You might be forgiven for thinking that #MEAction is “just” an advocacy organization. If you’re on its very active email list, though, you know it’s also a superb communication organization that even does some research of its own.

Avindra Nath

Avindra Nath said he’s never done a study of this magnitude.

Given that ME/CFS/FM (and now long COVID) research is my passion, I was very excited to see “#MEAction in Research Update: the NIH Intramural Study” to read about how the single most exciting – and potentially important – ME/CFS research effort in memory went.

It wasn’t just that Avindra Nath’s massive NIH study dug deeper into ME/CFS than any other effort (only the OMF’s Severe Patient Study rivaled it) but that it was funded by the National Institutes of Health (NIH) and took place in NIH facilities. Any results coming out of the study would be near impossible for the NIH to ignore.

The study was a stroke of genius for a field, or a disease, that few gave credibility to. The study itself was a complete surprise that appears to have been entirely conceived by the NIH. Indeed, it was of an order of magnitude that only the NIH probably could have funded.

The idea was to get ME/CFS patients into a facility and test them every which way possible. Anything that emerged would be solid and worthy of further inquiry. After spending millions of dollars on the study the NIH was bound to follow up on it.

Once Nath got hold of it, he took care of the first and one of the most perplexing problems facing this disease – the idea that its a wastebasket disorder  – by taking extreme measures (a panel of doctors, a week in the facility (!)) to ensure that only people with ME/CFS participated. The two-plus week stay at the NIH facility included everything from two-day exercise studies, to mitochondrial assessments, to a stay in a metabolic chamber,  and included voluminous immune assessments, brain scans, muscle biopsies, spinal fluid draws, etc.

Extraordinary NIH ME/CFS Clinical Center Study May be Most Comprehensive and In-Depth Ever

The Gist

  • MEAction gave the ME/CFS community a nice spring surprise when it brought some news from Avindra Nath, on the results of probably the most important ME/CFS study in its history.

*List of tasks*.
[A] In the passage about the NIH ME/CFS study, which other effort is said to have rivaled the depth of Avindra Nath's study?
[B] Copy from "The idea was" up to and including "follow up on it." in the passage about the NIH ME/CFS study, word for word.

*Source material*.
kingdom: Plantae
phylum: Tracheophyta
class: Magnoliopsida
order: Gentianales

*Problem solutions*.
[A] The OMF's Severe Patient Study

[B]
The idea was to get ME/CFS patients into a facility and test them every which way possible. Anything that emerged would be solid and worthy of further inquiry. After spending millions of dollars on the study the NIH was bound to follow up on it.